* Records provided
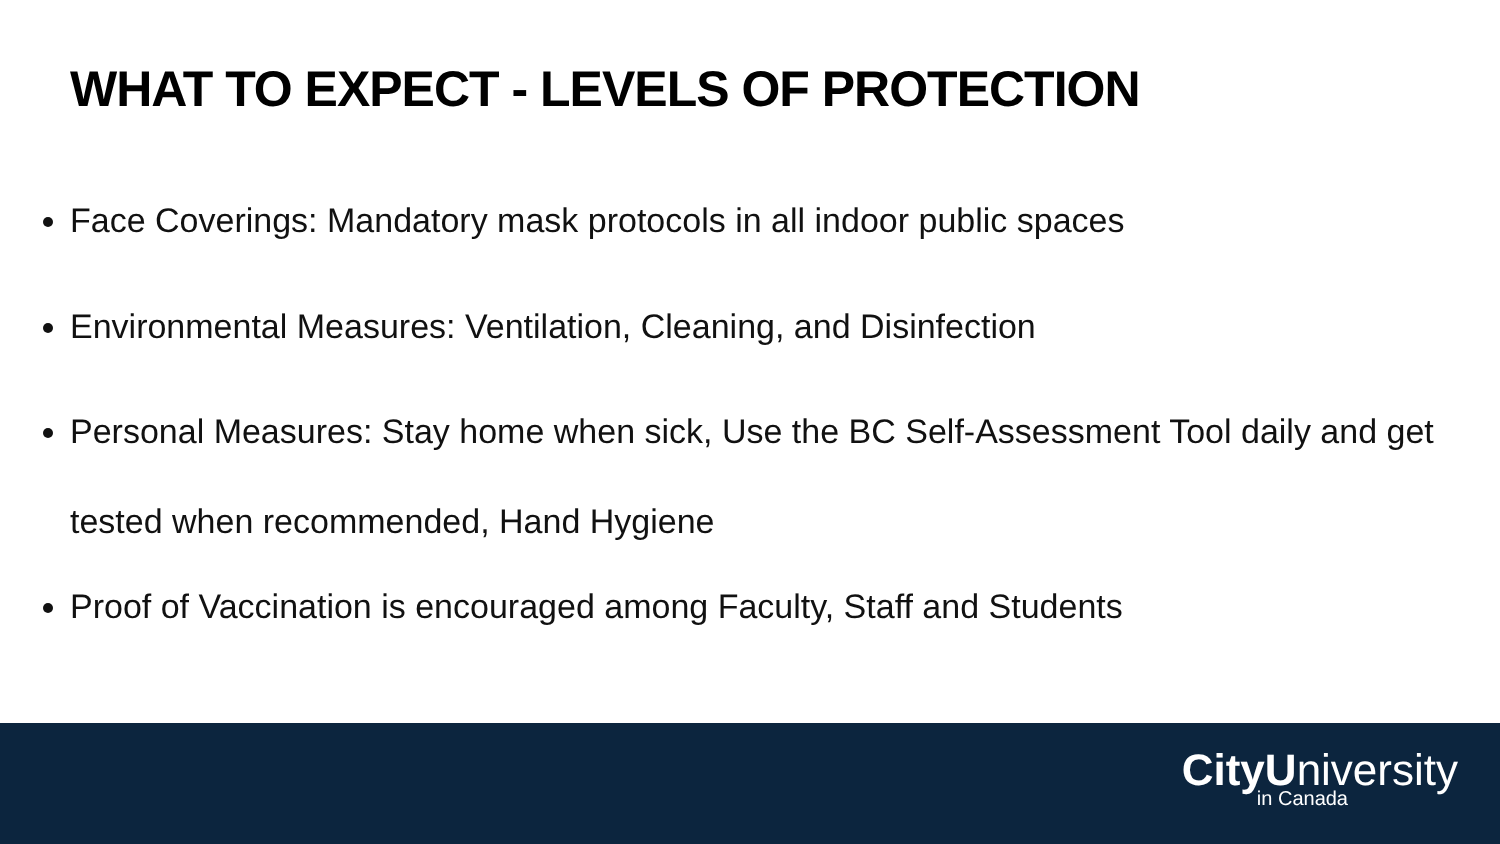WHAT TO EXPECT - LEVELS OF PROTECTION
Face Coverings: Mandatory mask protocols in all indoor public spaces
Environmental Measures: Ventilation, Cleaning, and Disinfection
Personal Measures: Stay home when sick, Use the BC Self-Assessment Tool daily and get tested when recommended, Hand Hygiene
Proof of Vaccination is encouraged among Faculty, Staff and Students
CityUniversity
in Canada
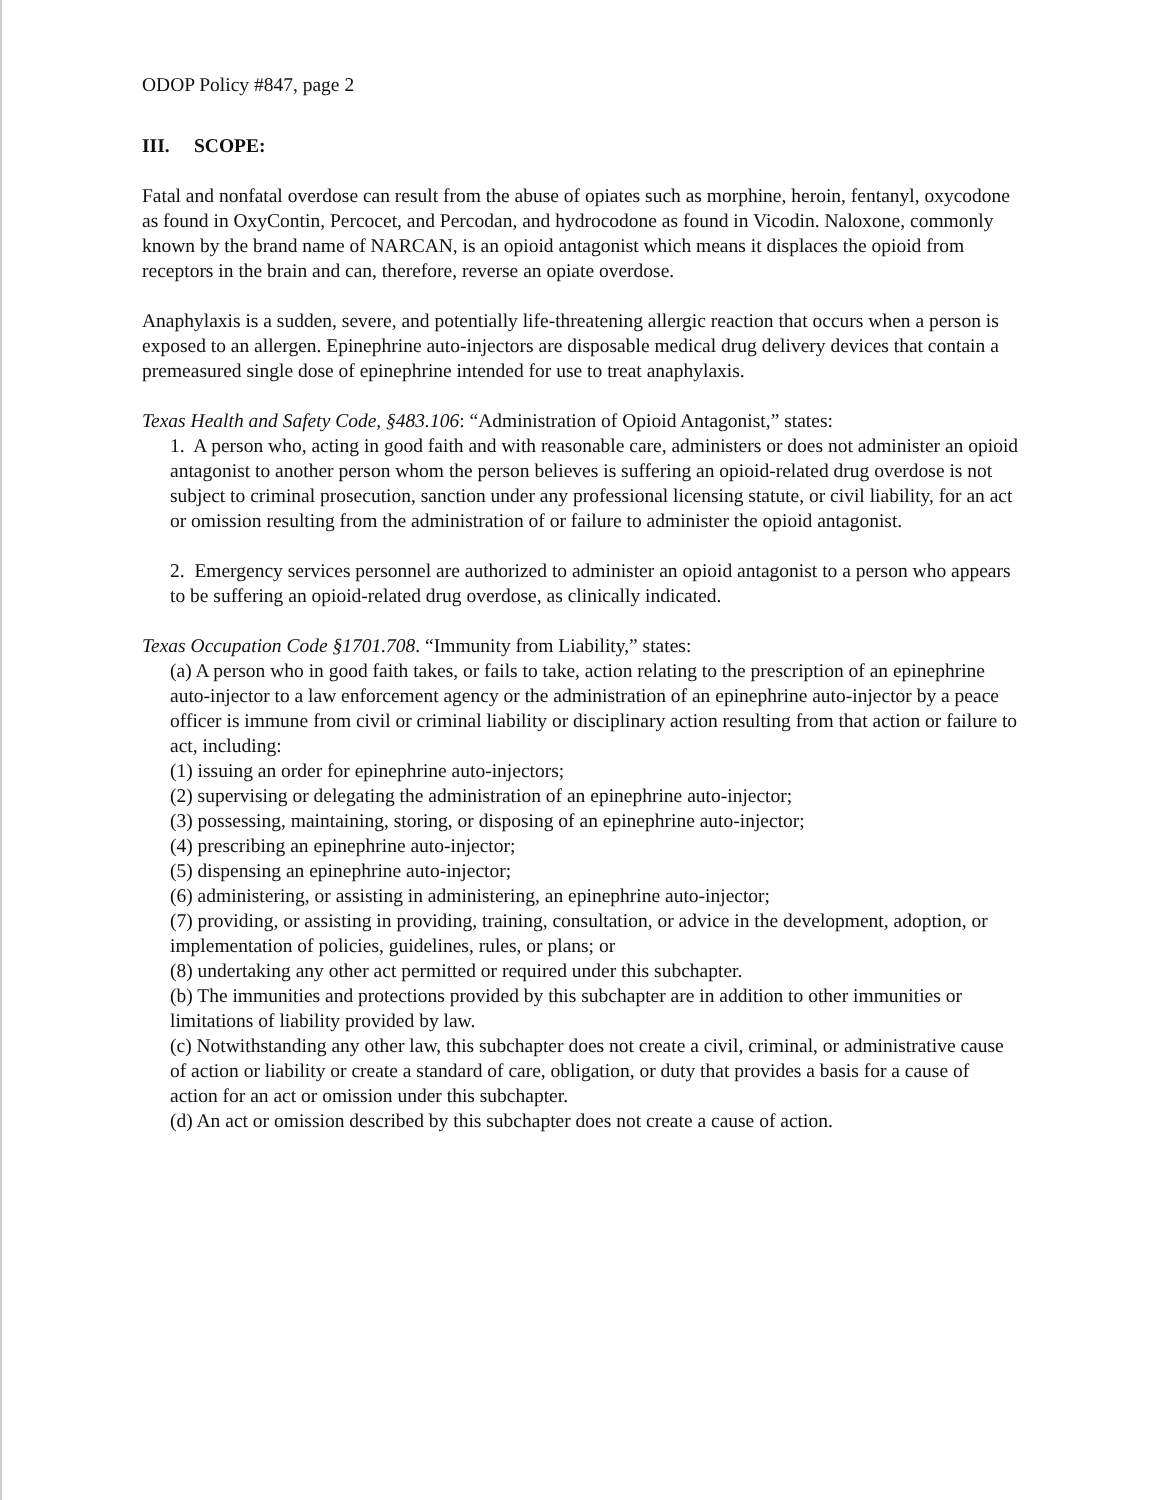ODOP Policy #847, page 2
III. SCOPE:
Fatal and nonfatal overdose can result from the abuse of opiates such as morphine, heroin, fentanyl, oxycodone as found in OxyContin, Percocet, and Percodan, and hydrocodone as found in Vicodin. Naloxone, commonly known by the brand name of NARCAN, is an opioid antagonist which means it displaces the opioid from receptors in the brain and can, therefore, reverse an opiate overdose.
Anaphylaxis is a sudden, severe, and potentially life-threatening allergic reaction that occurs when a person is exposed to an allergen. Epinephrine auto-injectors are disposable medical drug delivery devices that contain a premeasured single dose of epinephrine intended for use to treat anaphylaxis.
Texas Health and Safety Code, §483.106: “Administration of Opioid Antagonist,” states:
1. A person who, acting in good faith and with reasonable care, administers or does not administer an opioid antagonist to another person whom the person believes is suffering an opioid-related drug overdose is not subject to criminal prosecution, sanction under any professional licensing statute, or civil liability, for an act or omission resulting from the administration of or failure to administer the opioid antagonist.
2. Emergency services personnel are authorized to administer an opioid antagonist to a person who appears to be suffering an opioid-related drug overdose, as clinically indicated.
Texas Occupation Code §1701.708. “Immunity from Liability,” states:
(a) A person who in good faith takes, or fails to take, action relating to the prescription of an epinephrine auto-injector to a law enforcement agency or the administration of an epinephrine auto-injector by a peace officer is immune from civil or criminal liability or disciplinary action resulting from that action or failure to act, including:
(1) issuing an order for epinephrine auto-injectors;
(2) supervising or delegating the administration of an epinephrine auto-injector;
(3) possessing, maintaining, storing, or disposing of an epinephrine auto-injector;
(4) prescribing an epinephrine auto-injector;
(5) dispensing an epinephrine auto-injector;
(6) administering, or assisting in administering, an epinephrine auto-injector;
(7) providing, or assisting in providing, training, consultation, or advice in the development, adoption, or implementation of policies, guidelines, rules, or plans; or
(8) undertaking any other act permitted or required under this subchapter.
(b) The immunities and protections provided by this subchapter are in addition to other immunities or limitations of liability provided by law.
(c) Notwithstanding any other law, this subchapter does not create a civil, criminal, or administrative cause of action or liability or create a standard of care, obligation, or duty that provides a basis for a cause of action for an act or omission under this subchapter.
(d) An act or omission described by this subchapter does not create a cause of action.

* What is needed
Within the records above, count each line holding "does". Write down only the number.

* Task solution
3